No segundo semestre, o clube apostou todas as fichas na Série D. Depois de liderar o seu grupo, o time parecia engrenar rumo ao acesso à Série C, mas acabou perdendo para o Treze-PB por 3 a 1, de virada, em casa, e decepcionando sua torcida. O jogo ficou marcado por uma confusão generalizada, que terminou com uma briga à porta do vestiário no Estádio Centenário. Era a primeira grande frustração do clube desde seu ressurgimento.
— Tem coisas no futebol que a gente quer compreender, mas não consegue.
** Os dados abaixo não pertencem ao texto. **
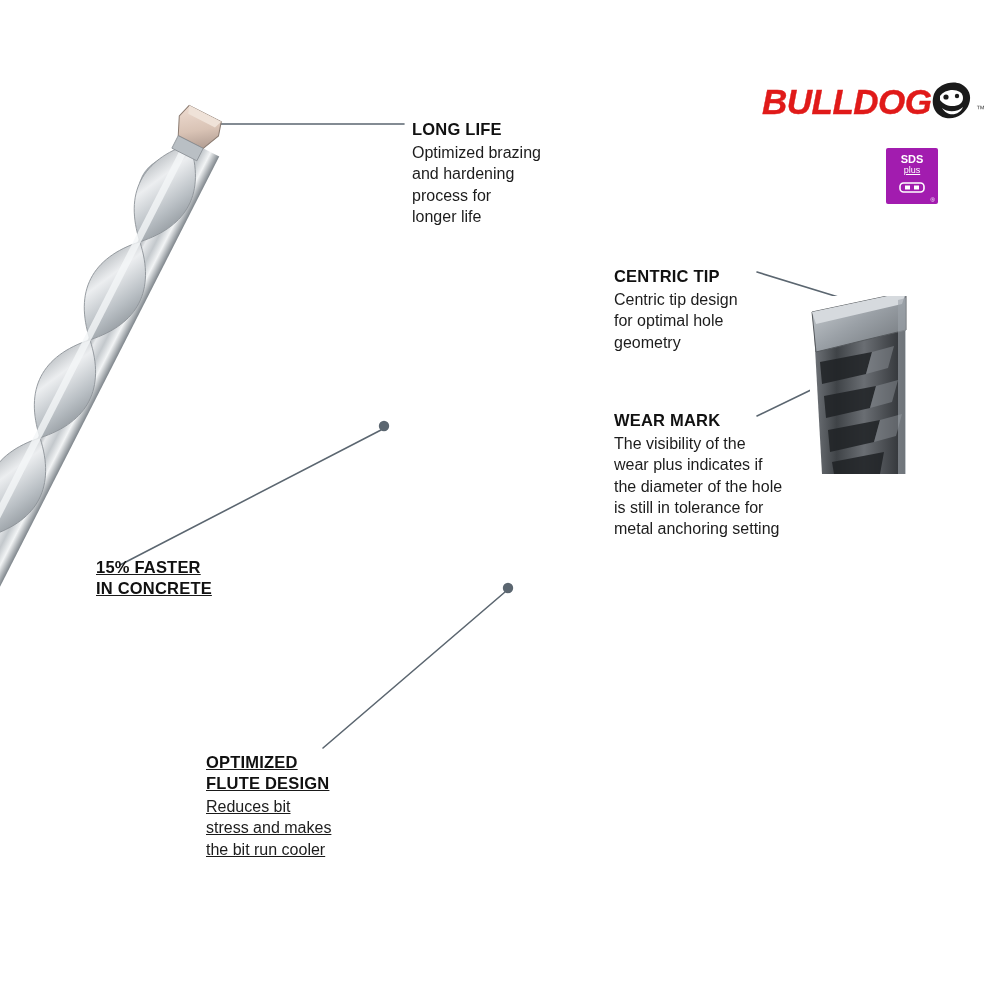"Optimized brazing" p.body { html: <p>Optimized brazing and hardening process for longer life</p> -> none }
Não dá para fazer uma conjuntura de toda uma gestão em um jogo. Fomos pagando dívidas e, graças a Deus, todos esses anos o Caxias montou times muito bons. Há méritos de todas as pessoas envolvidas desde 2015. Fica uma frustração muito pessoal minha, porque tu queres dar alegria ao torcedor, que não quer saber quanto tinha de dívida. Ele quer saber por que não passou. Então, ficou essa angústia — comenta Dellazer, que aposta no acesso em 2020. — Esse ano é fundamental para que o Caxias conquiste o acesso para a Série C, para dar um novo gás, trazer novos torcedores e resgatar pessoas que se afastaram da direção. Será um ano fatídico — sentencia ele.
2019: bicampeão do Interior
Para 2019, mudanças nos gabinetes e no vestiário. Vitacir Pellin, que era o vice-presidente, assumiu o comando do clube.
— As pessoas me perguntam porque foi criado este grupo de gestão. Se me provarem que não é com continuidade que se trabalha, eu faltei à aula deste dia — atesta Pellin.
Já o time foi entregue ao ex-volante Pingo. Com o novo treinador, a equipe passou a apresentar um futebol ofensivo, chegando novamente à semifinal do Gauchão. Acabou eliminada pelo Inter, na estreia de Paolo Guerrero, mas a campanha rendeu o título de campeão do Interior.
Na Série D, o clube foi bem novamente. Mesmo surpreendendo ao trocar de treinador em meio ao campeonato (Paulo Henrique Marques substituiu Pingo), o time chegou às quartas de final pelo segundo ano consecutivo. Desta vez, o algoz foi o Manaus-AM, que sepultou o sonho grená de chegar à terceira divisão com uma vitória por 3 a 0. Assim, tendo apenas a Copa FGF no horizonte, a direção enxugou a folha salarial e apostou no técnico Rafael Lacerda (ex-zagueiro do clube), que foi mantido como treinador para esta temporada.
— Modéstia à parte, embora eu não tenha o perfil de aparecer, tenho trabalhado nos bastidores do futebol profissional e amador. Precisávamos remontar nosso elenco, não tínhamos dinheiro e sentamos para conversar com quatro treinadores para saber o que eles pensavam sobre futebol e gestão de vestiário. Percebi que o Lacerda não devia nada aos outros anteriores e ainda se identificava com o clube. Era jovem e tinha a gana de fazer acontecer. Então, eu digo que não é uma aposta, é uma convicção — sentencia o ex-presidente, que em novembro passou o bastão para o atual mandatário, Paulo César Santos.